Pakistan Struggles to Find Missing Children

Pakistan Struggles to Find Missing Children


— Thousands of children are abducted in Pakistan each year — kidnapped for ransom, sole into passionate trafficking or vagrant gangs, and some are killed. Pakistan is struggling to cope and fight this epidemic.

Ghulaman Mai’s son is missing.

“I have prayed and begged that we get my child back, my son, Shaukat, we wish him back.
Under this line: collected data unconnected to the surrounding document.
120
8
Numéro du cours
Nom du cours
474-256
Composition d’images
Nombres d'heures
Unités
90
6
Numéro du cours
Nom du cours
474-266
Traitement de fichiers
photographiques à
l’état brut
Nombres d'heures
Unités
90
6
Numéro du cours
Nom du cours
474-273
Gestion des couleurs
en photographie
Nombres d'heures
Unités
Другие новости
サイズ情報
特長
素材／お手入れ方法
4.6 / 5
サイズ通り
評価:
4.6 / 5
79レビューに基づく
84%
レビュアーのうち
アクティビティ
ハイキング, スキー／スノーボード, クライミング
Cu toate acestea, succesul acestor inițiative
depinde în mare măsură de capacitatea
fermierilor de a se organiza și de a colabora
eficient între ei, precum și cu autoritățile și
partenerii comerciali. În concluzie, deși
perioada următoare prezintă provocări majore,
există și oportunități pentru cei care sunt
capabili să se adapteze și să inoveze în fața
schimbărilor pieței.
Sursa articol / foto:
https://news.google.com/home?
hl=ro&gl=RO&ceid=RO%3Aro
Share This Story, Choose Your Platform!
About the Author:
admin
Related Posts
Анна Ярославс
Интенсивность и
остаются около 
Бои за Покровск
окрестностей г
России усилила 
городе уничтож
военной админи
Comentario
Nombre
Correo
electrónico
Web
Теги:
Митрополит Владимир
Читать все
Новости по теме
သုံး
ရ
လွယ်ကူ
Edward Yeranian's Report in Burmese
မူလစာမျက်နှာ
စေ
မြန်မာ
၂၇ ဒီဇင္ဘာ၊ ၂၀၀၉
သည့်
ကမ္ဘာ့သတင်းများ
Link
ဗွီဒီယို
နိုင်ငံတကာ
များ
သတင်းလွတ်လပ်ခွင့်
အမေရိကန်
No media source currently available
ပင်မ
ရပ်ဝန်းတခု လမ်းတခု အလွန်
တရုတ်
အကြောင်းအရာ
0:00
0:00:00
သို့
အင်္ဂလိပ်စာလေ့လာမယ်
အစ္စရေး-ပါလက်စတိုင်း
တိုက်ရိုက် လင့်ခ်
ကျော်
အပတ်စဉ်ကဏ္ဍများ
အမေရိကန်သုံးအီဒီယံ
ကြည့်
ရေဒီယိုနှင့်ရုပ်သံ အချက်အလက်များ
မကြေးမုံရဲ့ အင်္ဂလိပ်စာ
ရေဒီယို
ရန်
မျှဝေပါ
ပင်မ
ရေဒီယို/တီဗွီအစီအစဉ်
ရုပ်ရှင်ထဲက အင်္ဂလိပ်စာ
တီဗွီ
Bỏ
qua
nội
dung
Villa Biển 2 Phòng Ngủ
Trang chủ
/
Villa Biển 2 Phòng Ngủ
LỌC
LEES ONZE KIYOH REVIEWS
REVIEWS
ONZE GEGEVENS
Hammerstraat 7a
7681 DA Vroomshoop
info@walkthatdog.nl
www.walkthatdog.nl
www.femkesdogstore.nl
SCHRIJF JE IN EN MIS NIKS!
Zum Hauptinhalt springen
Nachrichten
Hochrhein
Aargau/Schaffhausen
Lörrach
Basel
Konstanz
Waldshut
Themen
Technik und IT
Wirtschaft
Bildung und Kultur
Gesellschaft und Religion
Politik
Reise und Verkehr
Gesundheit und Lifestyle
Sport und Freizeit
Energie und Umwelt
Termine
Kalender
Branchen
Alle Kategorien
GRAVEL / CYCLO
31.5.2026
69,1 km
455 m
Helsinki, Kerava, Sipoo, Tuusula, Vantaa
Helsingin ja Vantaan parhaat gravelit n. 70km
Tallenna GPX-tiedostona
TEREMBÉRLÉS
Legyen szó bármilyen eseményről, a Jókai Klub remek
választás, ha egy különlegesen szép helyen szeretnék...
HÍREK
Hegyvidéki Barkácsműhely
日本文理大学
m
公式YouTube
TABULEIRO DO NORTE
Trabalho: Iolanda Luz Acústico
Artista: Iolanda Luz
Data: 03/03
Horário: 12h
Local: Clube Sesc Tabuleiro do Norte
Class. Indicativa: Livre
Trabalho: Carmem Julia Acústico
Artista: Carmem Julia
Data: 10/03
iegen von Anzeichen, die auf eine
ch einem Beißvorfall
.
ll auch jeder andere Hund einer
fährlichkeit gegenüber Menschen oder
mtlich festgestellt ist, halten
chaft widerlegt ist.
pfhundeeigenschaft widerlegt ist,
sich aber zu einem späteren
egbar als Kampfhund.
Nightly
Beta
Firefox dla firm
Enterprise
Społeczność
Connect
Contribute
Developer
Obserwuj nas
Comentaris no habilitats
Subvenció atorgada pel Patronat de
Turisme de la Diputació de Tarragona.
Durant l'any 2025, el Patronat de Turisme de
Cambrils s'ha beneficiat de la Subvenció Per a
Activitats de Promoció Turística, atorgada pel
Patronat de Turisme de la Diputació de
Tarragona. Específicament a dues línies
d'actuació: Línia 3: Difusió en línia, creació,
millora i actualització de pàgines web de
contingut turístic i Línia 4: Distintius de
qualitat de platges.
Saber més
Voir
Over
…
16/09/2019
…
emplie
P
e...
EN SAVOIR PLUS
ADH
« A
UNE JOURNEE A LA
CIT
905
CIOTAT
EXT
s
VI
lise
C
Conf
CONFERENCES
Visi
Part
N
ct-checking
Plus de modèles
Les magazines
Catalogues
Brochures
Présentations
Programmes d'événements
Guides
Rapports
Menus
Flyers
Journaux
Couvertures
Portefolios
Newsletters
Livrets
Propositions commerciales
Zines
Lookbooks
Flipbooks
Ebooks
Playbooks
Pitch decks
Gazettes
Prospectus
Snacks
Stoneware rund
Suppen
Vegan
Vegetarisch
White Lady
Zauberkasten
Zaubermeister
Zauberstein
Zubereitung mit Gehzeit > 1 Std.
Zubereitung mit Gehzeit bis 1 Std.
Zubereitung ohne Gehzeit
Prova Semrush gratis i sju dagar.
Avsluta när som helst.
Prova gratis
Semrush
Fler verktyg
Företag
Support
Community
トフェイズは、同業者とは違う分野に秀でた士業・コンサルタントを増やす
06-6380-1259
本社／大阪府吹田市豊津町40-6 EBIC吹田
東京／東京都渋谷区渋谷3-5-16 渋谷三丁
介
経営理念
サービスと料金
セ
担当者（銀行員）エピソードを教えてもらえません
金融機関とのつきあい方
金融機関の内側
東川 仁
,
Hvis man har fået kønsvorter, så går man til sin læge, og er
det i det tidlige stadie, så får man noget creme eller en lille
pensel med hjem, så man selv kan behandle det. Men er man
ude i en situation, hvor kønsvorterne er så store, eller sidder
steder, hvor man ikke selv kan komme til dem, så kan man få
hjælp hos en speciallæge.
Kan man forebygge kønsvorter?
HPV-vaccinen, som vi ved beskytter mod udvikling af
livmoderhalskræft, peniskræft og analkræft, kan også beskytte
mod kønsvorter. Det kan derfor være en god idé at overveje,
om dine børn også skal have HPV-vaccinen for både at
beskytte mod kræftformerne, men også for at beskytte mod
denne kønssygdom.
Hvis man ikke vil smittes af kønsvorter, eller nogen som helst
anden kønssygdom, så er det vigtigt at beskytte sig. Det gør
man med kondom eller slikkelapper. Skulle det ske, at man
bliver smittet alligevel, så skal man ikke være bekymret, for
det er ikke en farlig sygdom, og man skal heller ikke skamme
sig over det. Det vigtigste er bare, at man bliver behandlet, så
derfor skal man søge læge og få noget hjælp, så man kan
Allah, his name is Shaukat, he is a tiny child, innocent,” she said.

Shaukat is only one of a 2,700 children famous to have left blank in Karachi in a past year.

Muhammad Ali runs a Roshni blank children helpline in Karachi, Pakistan’s largest city.

“One of a reasons is abduction for ransom, and second is abduction for passionate assault. Third is a purpose of abduction for beggary, a kidnappers are from a beggars groups in Karachi, and a fourth one is for trafficking,” he said.

Big business

Police contend children also are stolen and smuggled to a Middle East to work as prostitutes, drug carriers, slaves or even as camel jockeys.

Karachi Police Superintendent Syed Mazhar Ali Shah pronounced trafficking in children is large business.

“They are really high-profile, gangs are — they are associated with a high-profile bureaucrats, politicians, businessmen in unfamiliar countries and Pakistan also,” he said.

Arman Khan’s five-year-old daughter Madeeha went blank roughly a year ago. He has been acid for her ever since. He thinks he is finally tighten to anticipating her.

“Last week a few culprits were caught, and they certified abduction and offered my daughter to some Afghani. That Afghani has also been arrested, yet so distant he has not pronounced if my child is alive or dead, with him or not, or even in Pakistan,” pronounced Khan.

Making changes

The initial 24 hours that a child is blank are deliberate crucial, yet many relatives are confused as to how to proceed a police.

This is a large challenge. People do not come brazen for reporting, to camp a FIRs [First Information Reports], for removing assistance by a police, due to a fears for a distrust of a child,” pronounced Karachi military superintendent Shah.

Activists contend a problem is a law itself: If a child is reported as missing, military are not thankful to investigate. Only if a child is reported as forcibly abducted can a military take action.

Ministry of Human Rights Director General Muhammad Hassan Mangi certified a nation contingency do a lot more.

“Services have been started, also together with polite multitude organizations, yet this needs some-more comprehensiveness in terms of safeguarding any child requiring protection,” he said.

For Ghulaman Mai and her blank eight-year-old son, that provides small consolation.